Shape and kinematics of elliptical galaxies: evolution due to merging at z < 1.5

TL;DR

This study uses hydrodynamic simulations to analyze how elliptical galaxies evolve in shape and kinematics from redshift 1.5 to 0, primarily due to dry mergers that make them rounder and more dispersion-supported.

Contribution

It provides a detailed simulation-based analysis of elliptical galaxy evolution, highlighting the role of dry mergers in changing their shape and kinematic support over time.

Findings

Elliptical galaxies become rounder and more dispersion-supported at z=0.

Major dry mergers are the primary driver of shape and kinematic evolution.

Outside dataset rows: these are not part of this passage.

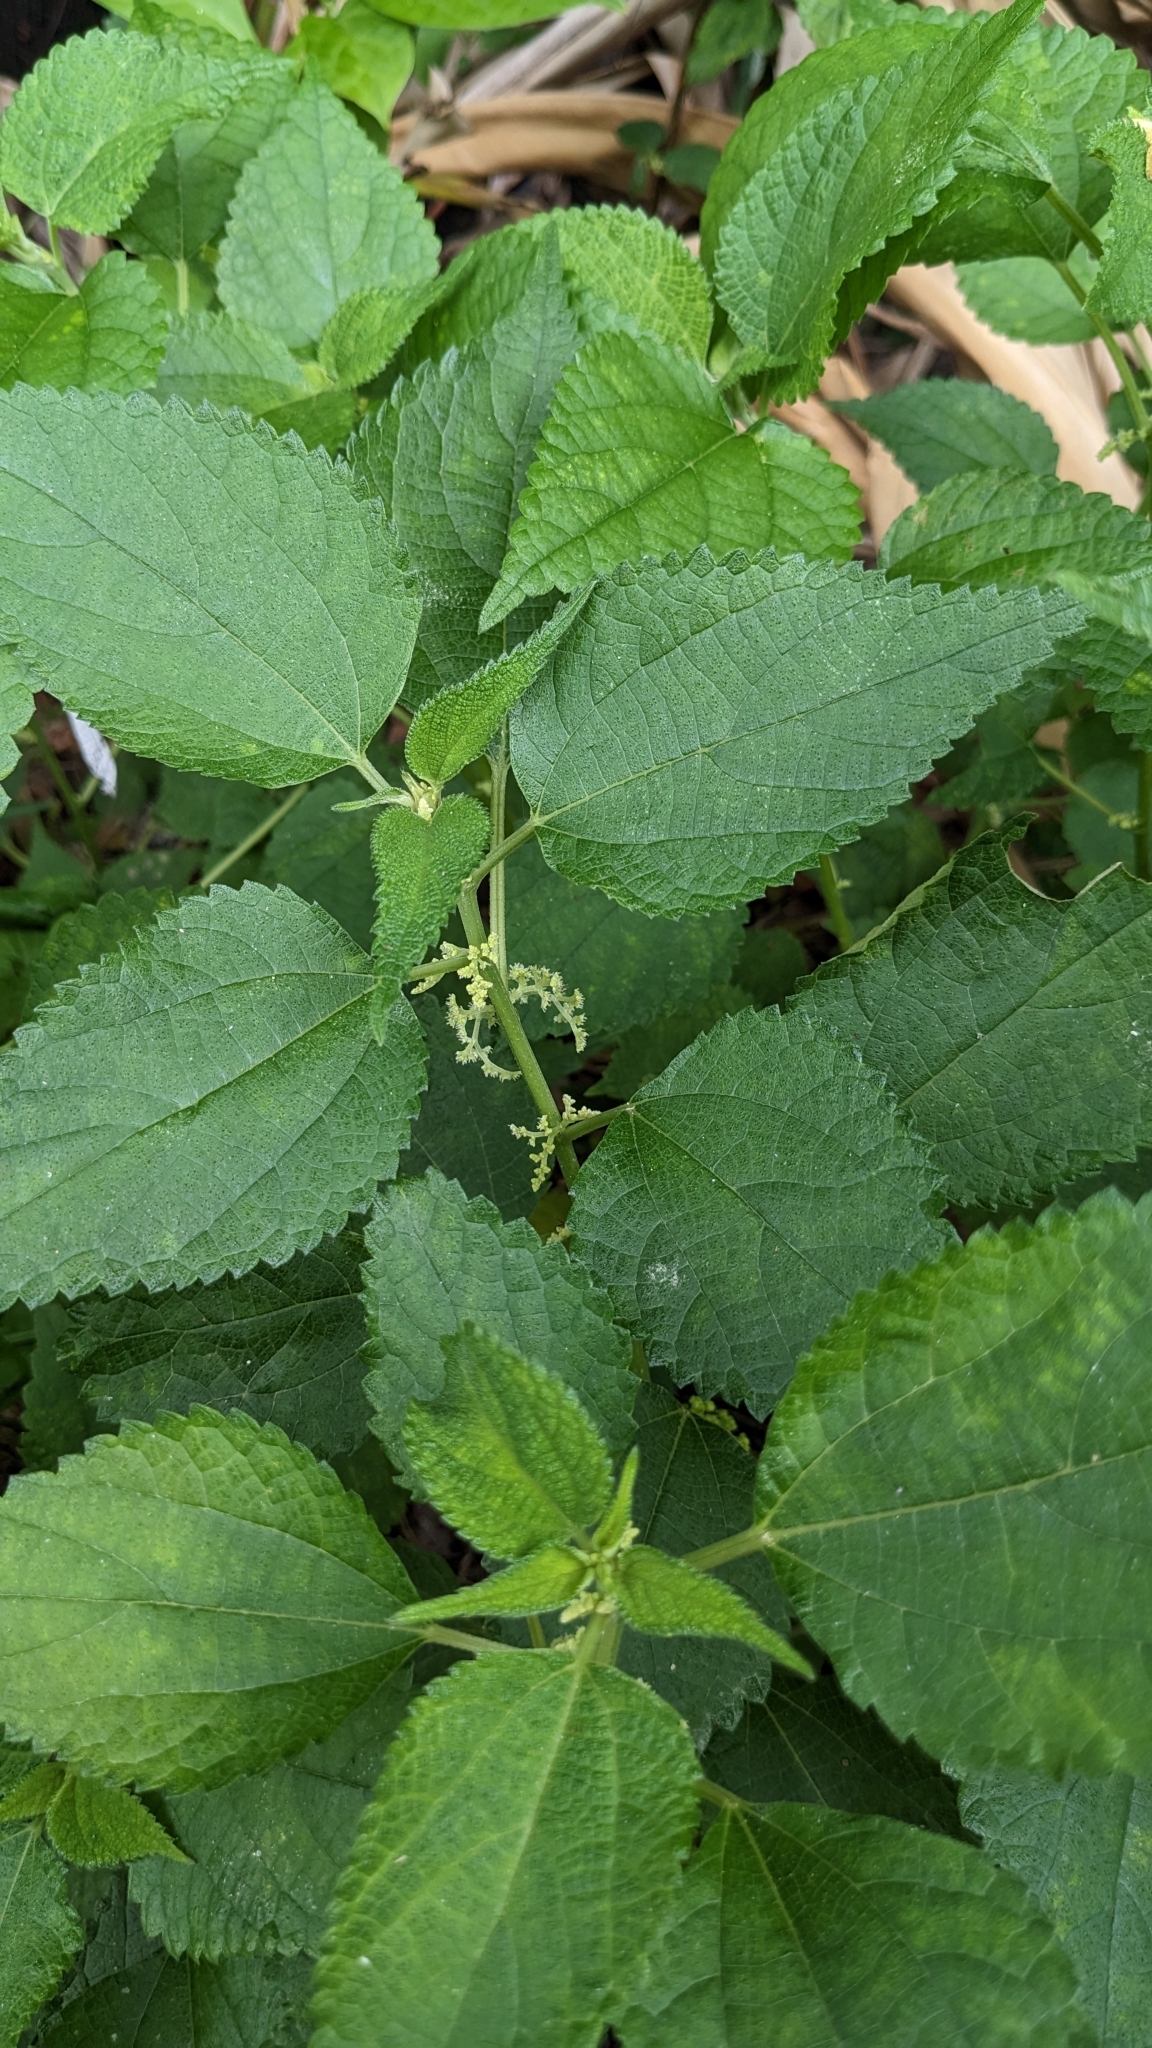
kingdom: Plantae
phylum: Tracheophyta
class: Magnoliopsida
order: Rosales
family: Urticaceae
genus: Boehmeria
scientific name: Boehmeria nivea
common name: Ramie chinese grass
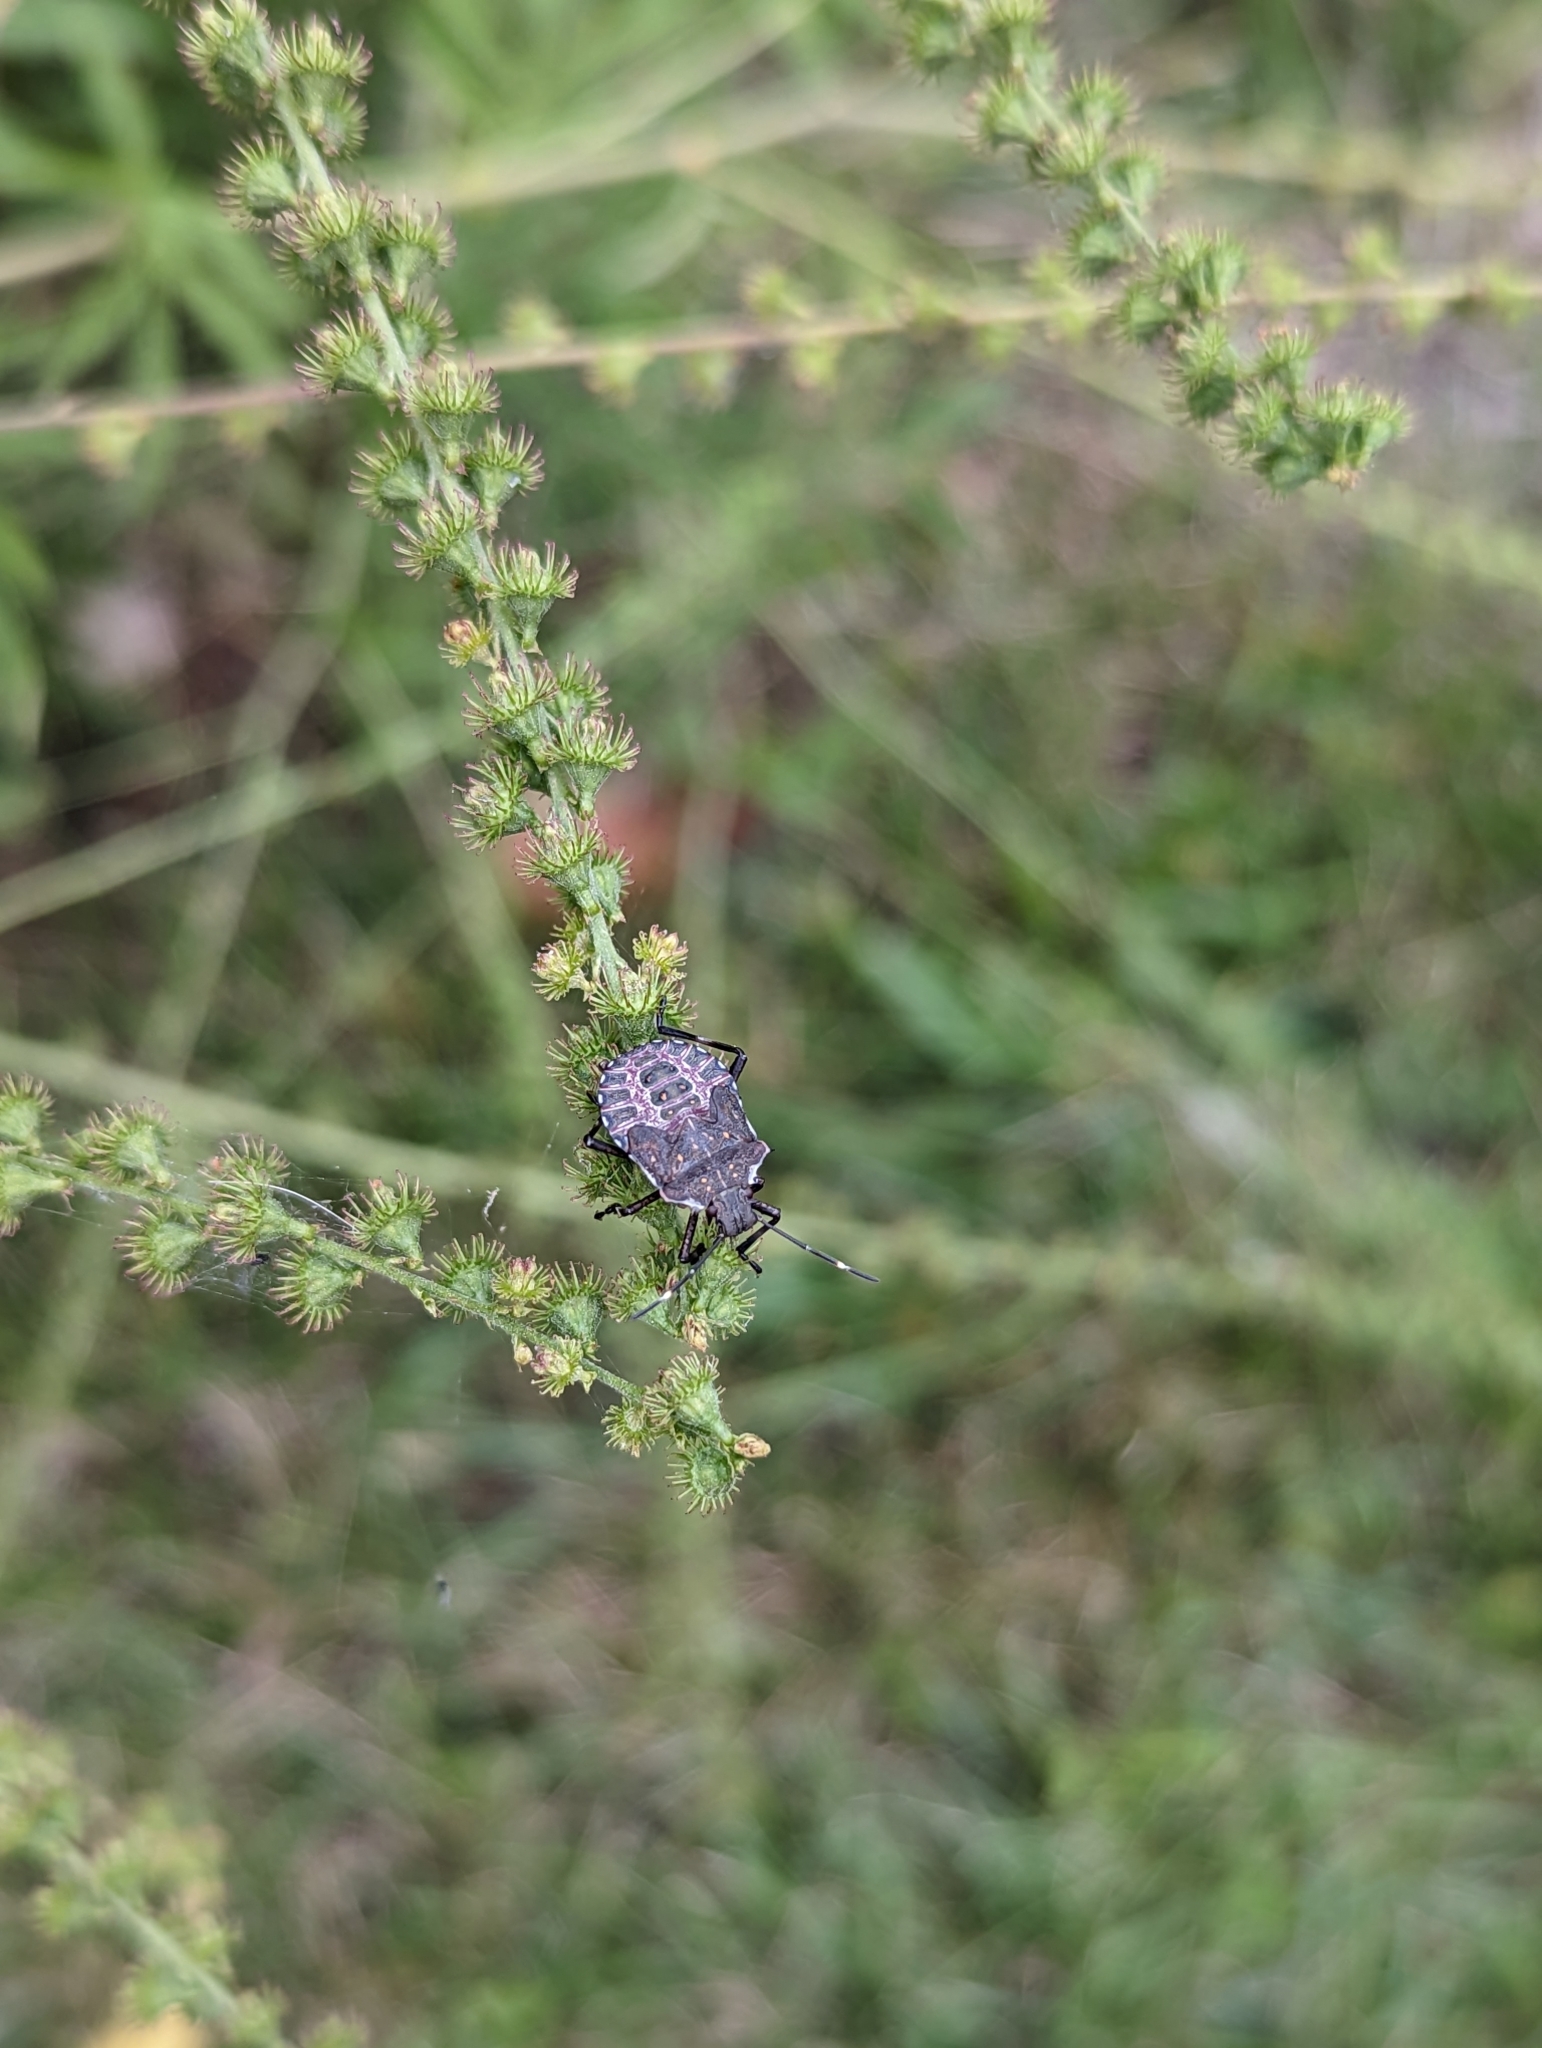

Some mergers involve high angular momentum, increasing rotational support.

Abstract

Aims:In this study we investigate the evolution of shape and kinematics of elliptical galaxies in a cosmological framework. Methods: We use a set of hydrodynamic, self-consistent simulations operating in the context of a concordance cosmological model where relaxed elliptical-like objects (ELOs) were identified at redshifts z=0, z=0.5, z=1 and z=1.5. Results: The population of elliptical systems analysed here present a systematic change through time, i.e. evolution, by becoming rounder in general at z=0 and, at the same time more velocity dispersion supported. This is found to be primarily due to major dry mergers where only a modest amount of angular momentum is involved into the merger event. Despite the general trend, in a significant amount of cases the merger event involves a higher specific angular momentum, which in general causes the system to acquire a higher rotational support and/or a more oblate shape. These evolutionary patterns are still present when we study our systems in projection, mimicking real observations, and thus they should become apparent in future observations.